Snapback of Unilateral Sanctions

European Union

The EU has introduced legislation to both implement the snapback and reinstate all unilateral nuclear-related restrictive measures which were lifted following implementation of the JCPOA. These measures, which went significantly further than the UN sanctions, include:

  • Asset freezing measures targeting the Central Bank of Iran and all major Iranian commercial banks;
  • Restrictions on the import, purchase, and transport of Iranian crude oil, natural gas, petrochemicals, petroleum products, and related services;
  • Restrictions on the export of key equipment used in the energy sector;
  • Restrictions on the export of gold, precious metals and diamonds;
  • Restrictions on the export of certain naval equipment;
  • Restrictions on the transport of certain software; and
  • Denial of access to EU airports for Iranian cargo flights and prohibitions on providing maintenance services to Iranian aircraft and vessels carrying prohibited goods.

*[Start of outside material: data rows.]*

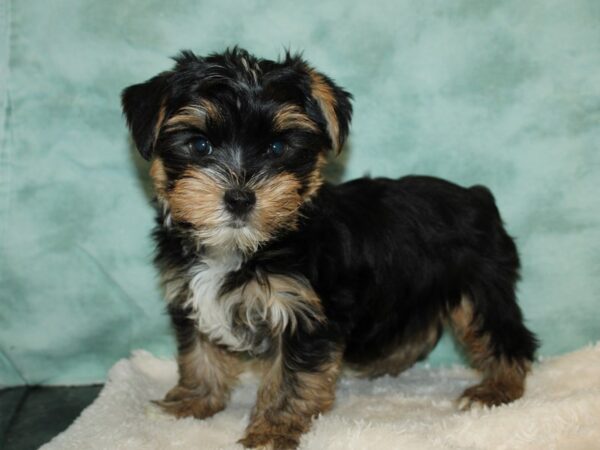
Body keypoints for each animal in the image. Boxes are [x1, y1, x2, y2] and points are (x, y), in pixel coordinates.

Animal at [122, 49, 540, 450]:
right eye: (200, 145)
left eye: (277, 147)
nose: (240, 198)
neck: (245, 246)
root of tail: (477, 195)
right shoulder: (192, 295)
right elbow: (199, 354)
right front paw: (191, 402)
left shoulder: (305, 315)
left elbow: (290, 379)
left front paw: (272, 430)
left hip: (480, 284)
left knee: (503, 334)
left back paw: (495, 389)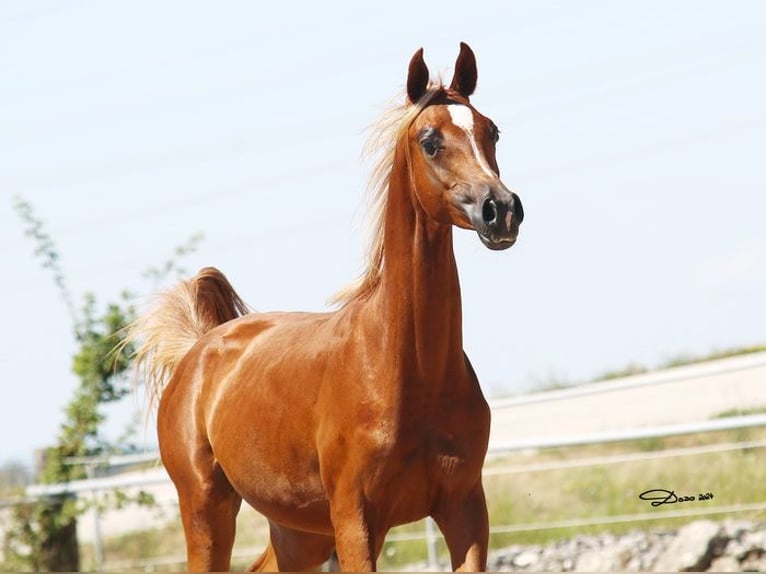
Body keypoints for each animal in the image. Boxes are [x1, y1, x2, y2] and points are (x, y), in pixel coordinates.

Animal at [129, 42, 524, 572]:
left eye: (491, 131)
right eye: (430, 141)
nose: (500, 210)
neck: (405, 369)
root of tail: (200, 349)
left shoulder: (465, 510)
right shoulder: (357, 521)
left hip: (299, 530)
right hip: (207, 511)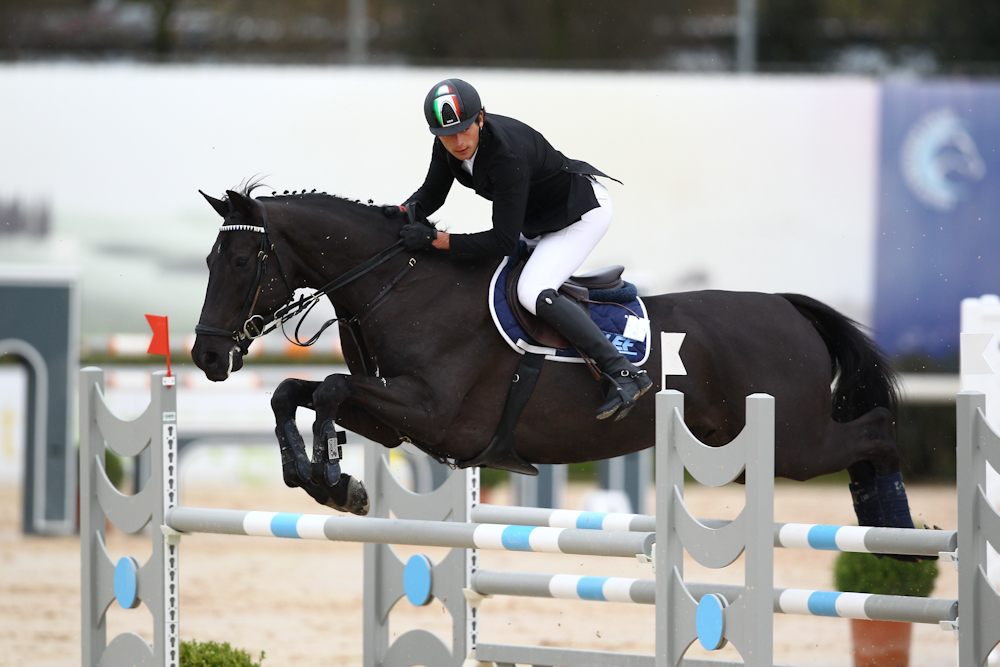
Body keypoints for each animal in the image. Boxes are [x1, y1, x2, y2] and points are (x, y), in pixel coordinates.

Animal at [193, 188, 916, 532]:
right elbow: (291, 391)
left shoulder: (430, 411)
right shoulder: (395, 419)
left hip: (790, 440)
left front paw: (333, 477)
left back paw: (897, 534)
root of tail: (788, 307)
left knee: (877, 431)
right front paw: (327, 481)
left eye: (242, 260)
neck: (396, 283)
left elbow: (329, 392)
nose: (205, 355)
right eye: (208, 259)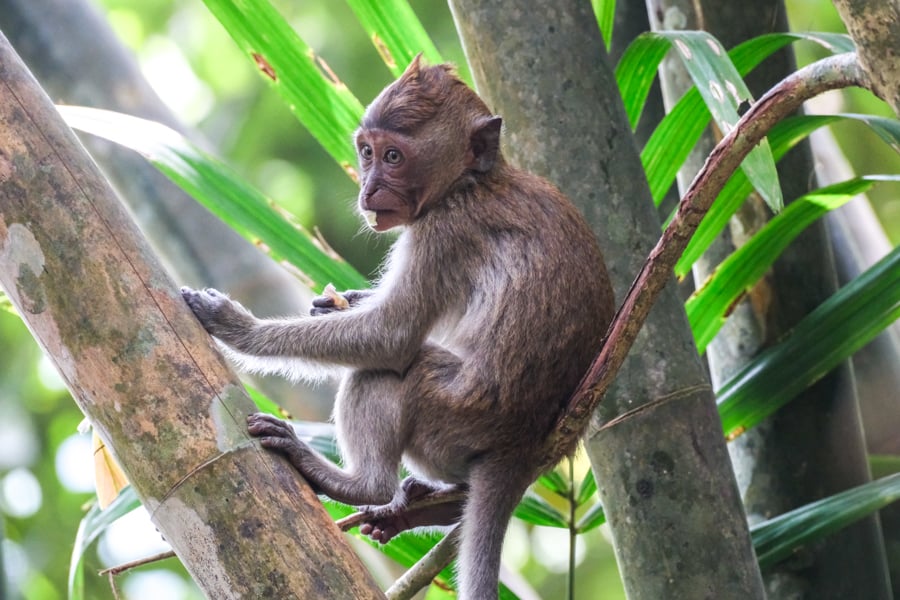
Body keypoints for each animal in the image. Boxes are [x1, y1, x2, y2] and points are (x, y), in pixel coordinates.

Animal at [183, 57, 620, 600]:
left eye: (394, 156)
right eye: (367, 152)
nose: (368, 188)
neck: (471, 182)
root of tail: (521, 446)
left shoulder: (443, 232)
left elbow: (390, 338)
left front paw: (238, 327)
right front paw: (339, 303)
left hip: (453, 415)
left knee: (393, 370)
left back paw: (359, 484)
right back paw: (441, 505)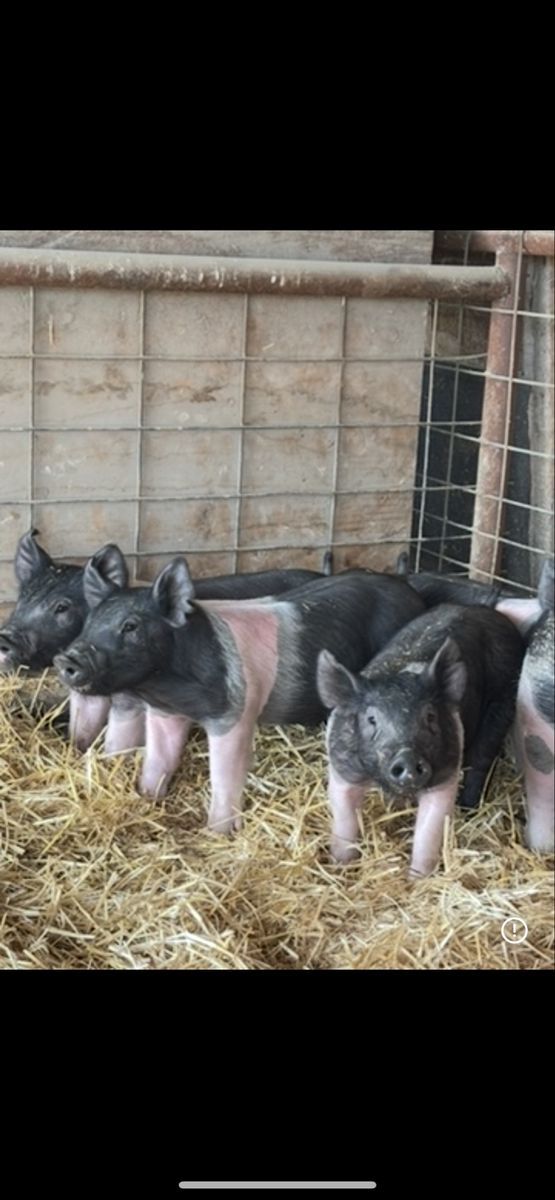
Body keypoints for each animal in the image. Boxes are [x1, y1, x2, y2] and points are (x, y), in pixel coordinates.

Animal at [54, 556, 426, 823]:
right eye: (90, 622)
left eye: (130, 626)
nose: (66, 658)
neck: (171, 686)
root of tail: (409, 590)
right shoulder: (166, 712)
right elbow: (158, 759)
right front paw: (147, 798)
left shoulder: (234, 712)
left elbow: (224, 775)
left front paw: (217, 831)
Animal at [317, 603, 525, 876]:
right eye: (371, 719)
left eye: (430, 716)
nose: (406, 757)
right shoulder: (342, 765)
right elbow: (344, 819)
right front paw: (340, 867)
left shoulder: (446, 769)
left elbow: (429, 830)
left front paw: (417, 879)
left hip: (503, 700)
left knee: (481, 759)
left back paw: (467, 810)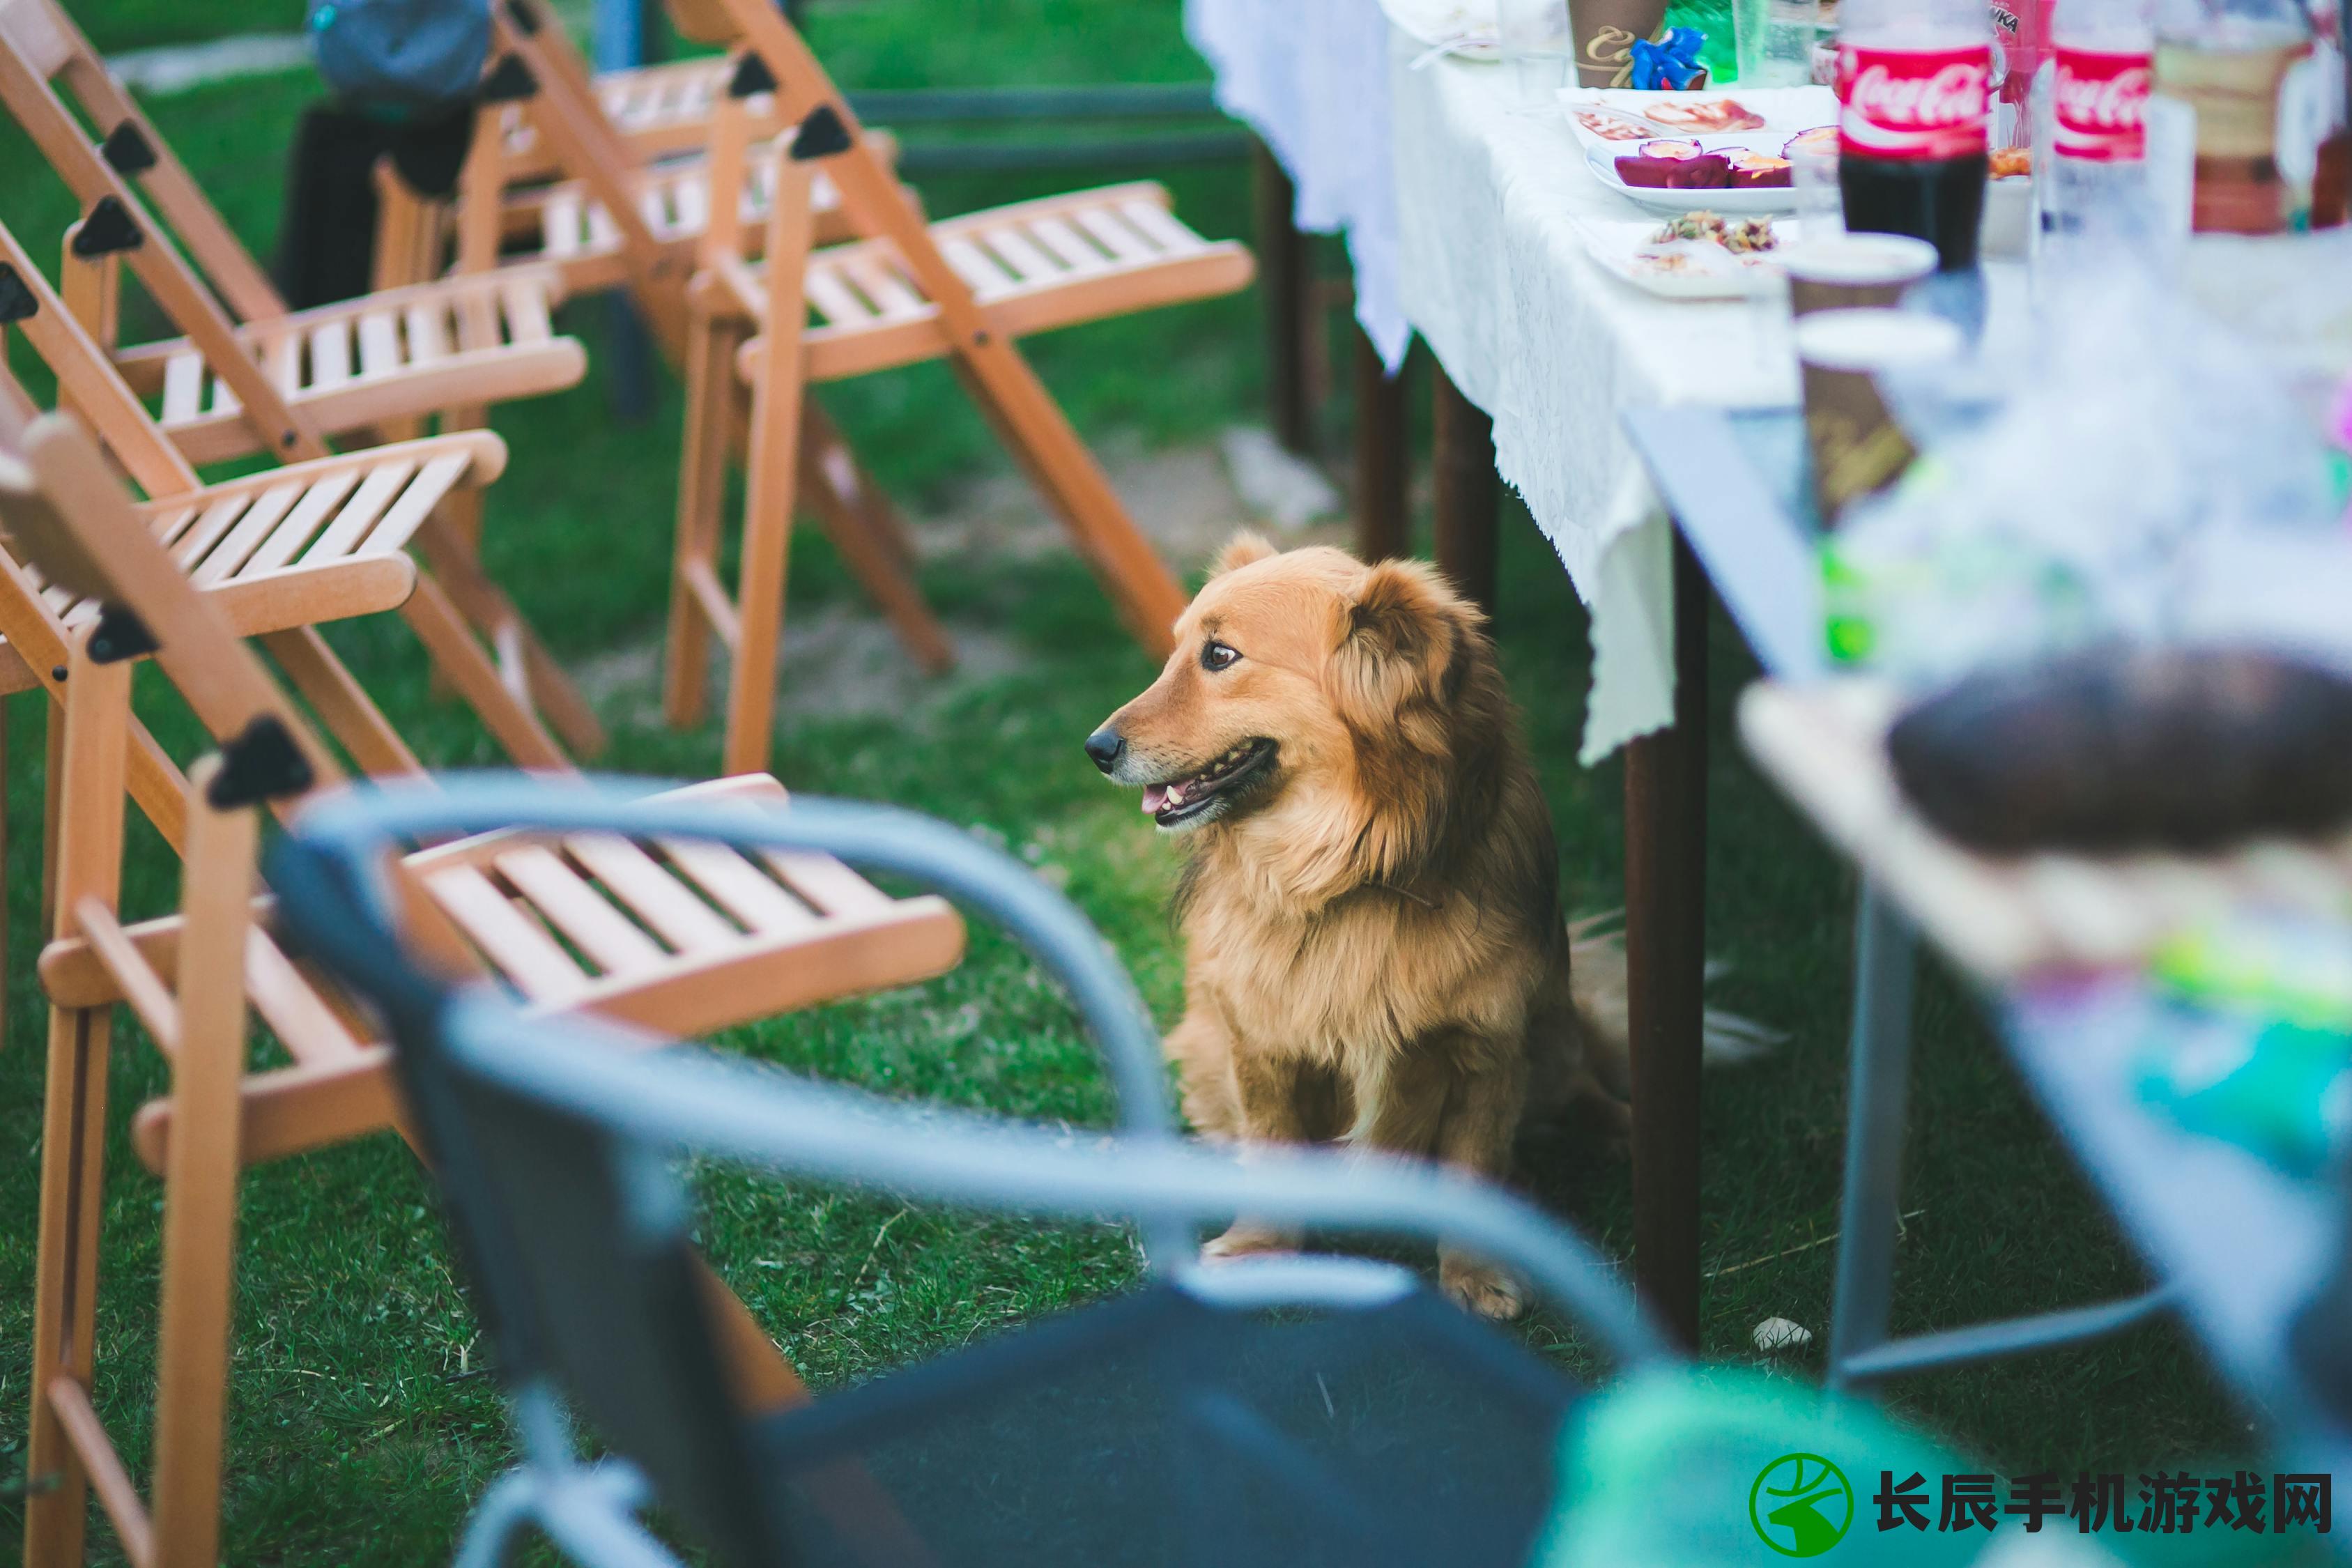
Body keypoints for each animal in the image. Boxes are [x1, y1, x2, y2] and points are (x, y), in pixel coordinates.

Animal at [1082, 533, 1637, 1316]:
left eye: (1219, 656)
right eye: (1177, 651)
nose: (1096, 749)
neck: (1346, 869)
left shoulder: (1487, 1049)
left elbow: (1474, 1165)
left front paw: (1475, 1272)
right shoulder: (1263, 1045)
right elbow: (1272, 1148)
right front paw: (1260, 1247)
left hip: (1551, 1035)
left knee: (1583, 1079)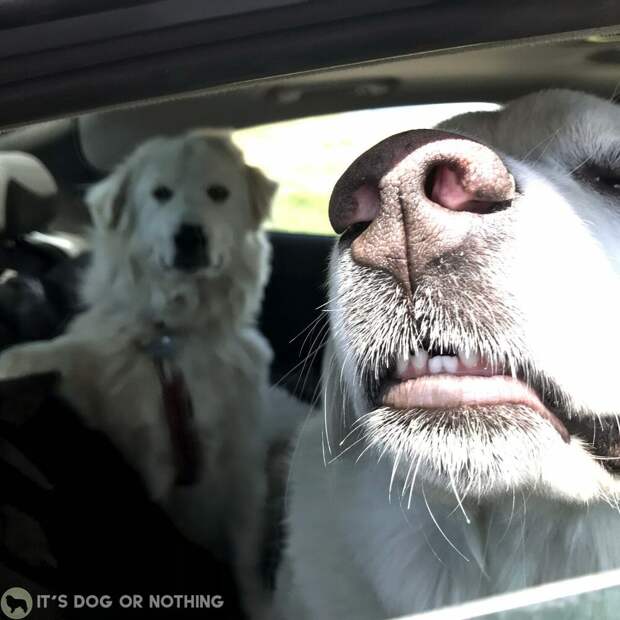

Certain of the trade-related measures, including the prohibition on the importation, purchase or transport of Iranian crude, petroleum products, gas and petrochemical products, are subject to wind-down periods which permit the execution until 1 January 2026 of contracts concluded prior to 30 September 2025. By contrast, the reimposed asset freezes take immediate effect.

United Kingdom

On 29 September, the UK sanctioned 71 individuals and entities with links to Iran’s nuclear programme and introduced legislation to reinstate UN-derived measures. As at the date of this publication, the UK Government has not reimposed wider financial and trade restrictions on Iran equivalent to the EU measures but is expected to do so in the coming days and weeks.

General licences have been issued HM Treasury's Office of Financial Sanctions Implementation (OFSI) which permit the winding-down of or divestment from transactions involving certain asset freezing targets. Firms considering relying on a general licence should carefully assess the specific activity and expiry dates (which differ across the licences issued) to ensure that they fall within the scope of permissions.

Guidance published by OFSI confirms that any specific licences held prior to the lifting of sanctions under the JCPOA are no longer valid. So, following the end of wind-down periods, otherwise prohibited activity will need to be subject to new applications for specific licences.

 

State of play and further developments

While the E3 have been clear that further negotiation with Iran remains on the table, Iran has responded to the snapback decision by repeating its threat to withdraw from the Nuclear Non-Proliferation Treaty. Should it take such a step, the US, EU and UK may feel compelled to impose further rounds of sanctions targeting Tehran. International firms which continue to trade with Iran will therefore need to assess and respond to the developments of recent days and remain vigilant to the potential of a further tightening of restrictive measures targeting Iran.